For children with permanent hearing loss, optimizing their auditory skills is most important. All children with hearing loss benefit from early intervention, which includes hearing instruments, assistive devices, and/or other sensory aids that are prescribed for the child’s specific auditory problem. When a hearing loss exists binaurally, a hearing instrument is provided for each ear. This is to help the infant or child achieve stereophonic reception of sound.
According to National Early Hearing Detection and Intervention (EHDI) goals developed by the Maternal and Child Health Bureau (MCHB), the Centers for Disease Control and Prevention (CDC) and the recommendations of the Joint Committee on Infant Hearing (JCIH, 2000), all children should be screened for hearing loss before 1 month, hearing loss should be confirmed by 3 months, and children with diagnosed hearing loss should enroll in early intervention programs as soon as possible.
It is important to remember that infants may be fit with amplification soon after the confirmation of hearing loss. Infants may begin to use hearing instruments as early as 2 to 4 months of age.

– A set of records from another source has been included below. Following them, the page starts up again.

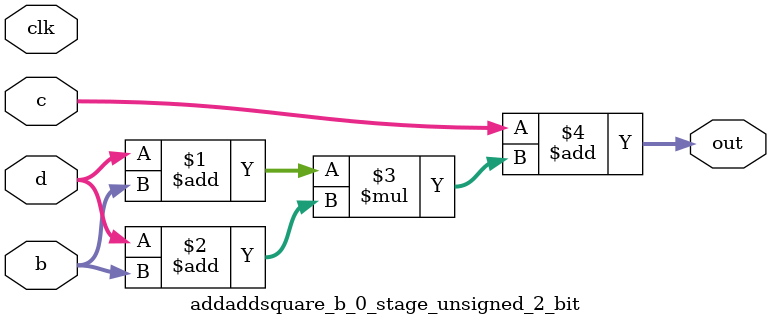
<source format=sv>
(* use_dsp = "yes" *) module addaddsquare_b_0_stage_unsigned_2_bit(
	input  [1:0] b,
	input  [1:0] c,
	input  [1:0] d,
	output [1:0] out,
	input clk);

	assign out = c + ((d + b) * (d + b));
endmodule

</source>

The cochlear implant has provided a means for receiving sound for some children with profound or total hearing loss who do not receive sufficient benefit from hearing instruments. Through a surgical procedure, a wire containing numerous electrodes is fed into the cochlea. A magnetic receiver is implanted in the mastoid bone just behind the ear. This couples to an externally-worn receiver/simulator that provides a signal to the electrode array in the cochlea. Infants age 12 months with profound hearing loss who have not made sufficient progress with conventional hearing instruments are considered candidates for cochlear implants. In some cases (as when meningitis is the cause of deafness), younger infants may be candidates for a cochlear implant.